Mexico–Senegal relations are the diplomatic relations between the United Mexican States and the Republic of Senegal. Both nations are members of the Group of 15 and the United Nations.

History
In April 1960, Senegal obtained its independence from France. In 1961, Mexican President Adolfo López Mateos sent a presidential delegation of goodwill, led by Special Envoy Alejandro Carrillo Marcor and Delegate José Ezequiel Iturriaga, to visit Senegal and to pave the way for the establishment of diplomatic relations between both nations. On 10 May 1962, Mexico and Senegal established diplomatic relations.

In May 1975, Senegalese President Léopold Sédar Senghor paid a visit to Mexico. During his visit to Mexico, both nations signed agreements on cultural and scientific cooperation and an agreement on technical cooperation. In July 1975, Mexican President Luis Echeverría reciprocated the visit and paid a state visit to Senegal, becoming the first sitting Mexican President to visit Africa. 
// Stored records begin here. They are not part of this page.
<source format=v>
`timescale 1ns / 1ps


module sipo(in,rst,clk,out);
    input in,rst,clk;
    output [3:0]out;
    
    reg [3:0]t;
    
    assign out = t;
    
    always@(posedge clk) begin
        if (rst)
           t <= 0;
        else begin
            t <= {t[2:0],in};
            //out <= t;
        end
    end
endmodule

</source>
In 1991, Mexico closed its embassy in Senegal and in 1993, Mexico opened an honorary consulate in Dakar. In March 2002, Senegalese President Abdoulaye Wade paid a visit to the northern Mexican city of Monterrey to attend the International Conference on Financing for Development. In November 2014, Mexican Foreign Undersecretary, Carlos de Icaza, travelled to Dakar to attend the Organisation internationale de la Francophonie conference, where Mexico was admitted as an observer to the organization. 

In 2017, both nations celebrated 55 years of diplomatic relations.

High-level visits
High-level visits from Mexico to Senegal
 Special Envoy Alejandro Carrillo Marcor (1961)
 Delegate José Ezequiel Iturriaga (1961)
 President Luis Echeverría (1975)
 Foreign Undersecretary Lourdes Aranda (2013)
 Foreign Undersecretary Carlos de Icaza (2014)
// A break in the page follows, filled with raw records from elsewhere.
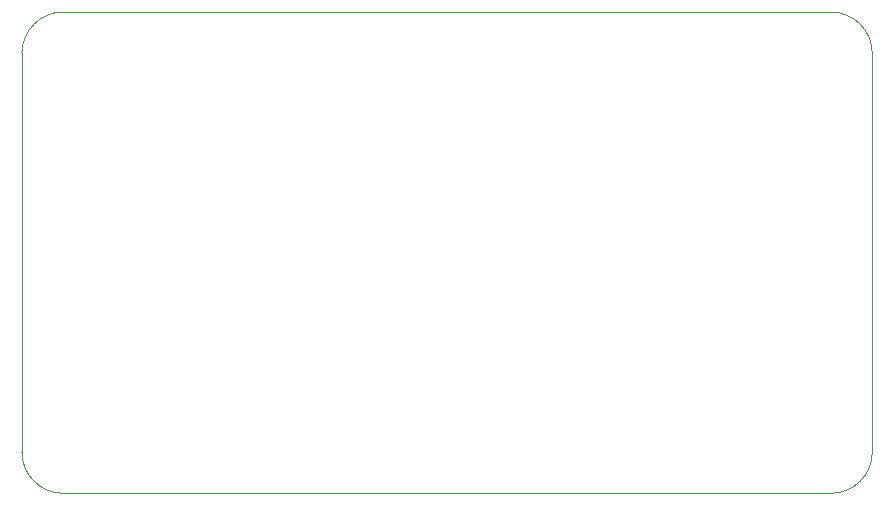
<source format=gbr>
%TF.GenerationSoftware,KiCad,Pcbnew,8.0.2*%
%TF.CreationDate,2024-05-15T15:04:27-04:00*%
%TF.ProjectId,stargazer,73746172-6761-47a6-9572-2e6b69636164,rev?*%
%TF.SameCoordinates,Original*%
%TF.FileFunction,Profile,NP*%
%FSLAX46Y46*%
G04 Gerber Fmt 4.6, Leading zero omitted, Abs format (unit mm)*
G04 Created by KiCad (PCBNEW 8.0.2) date 2024-05-15 15:04:27*
%MOMM*%
%LPD*%
G01*
G04 APERTURE LIST*
%TA.AperFunction,Profile*%
%ADD10C,0.100000*%
%TD*%
G04 APERTURE END LIST*
D10*
X112510000Y-74300000D02*
X177510000Y-74300000D01*
X112510000Y-115050000D02*
G75*
G02*
X109010000Y-111550000I0J3500000D01*
G01*
X177510000Y-74300000D02*
G75*
G02*
X181010000Y-77800000I0J-3500000D01*
G01*
X181010000Y-111550000D02*
G75*
G02*
X177510000Y-115050000I-3500000J0D01*
G01*
X181010000Y-77800000D02*
X181010000Y-111550000D01*
X109010000Y-111550000D02*
X109010000Y-77800000D01*
X177510000Y-115050000D02*
X112510000Y-115050000D01*
X109010000Y-77800000D02*
G75*
G02*
X112510000Y-74300000I3500000J0D01*
G01*
M02*

</source>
High-level visits from Senegal to Mexico
 President Léopold Sédar Senghor (1975) 
 President Abdoulaye Wade (2002)
 Minister of State Djibo Leyti Kâ (2010)

Bilateral agreements 
Both nations have signed several bilateral agreements such as an Agreement on Cinematic Coproduction (1976); Agreement on Tourism (1976); Agreement on Cultural and Scientific Cooperation (1977) and an Agreement on Technical Cooperation (1977).

Trade
In 2018, trade between Mexico and Senegal totaled US$28 million. Mexico's main exports to Senegal include: machinery, electrical appliances for the sugar industry and machines for packaging liquids. Senegal's main exports to Mexico include: Ilmenite, zircon sands and molluscas. Senegal is Mexico's 153rd largest trading partner globally.

Diplomatic missions 
 Mexico is accredited to Senegal from its embassy in Rabat, Morocco. and maintains an honorary consulate in Dakar.
 Senegal is accredited to Mexico from its embassy in Washington, D.C., United States and maintains an honorary consulate in Mexico City.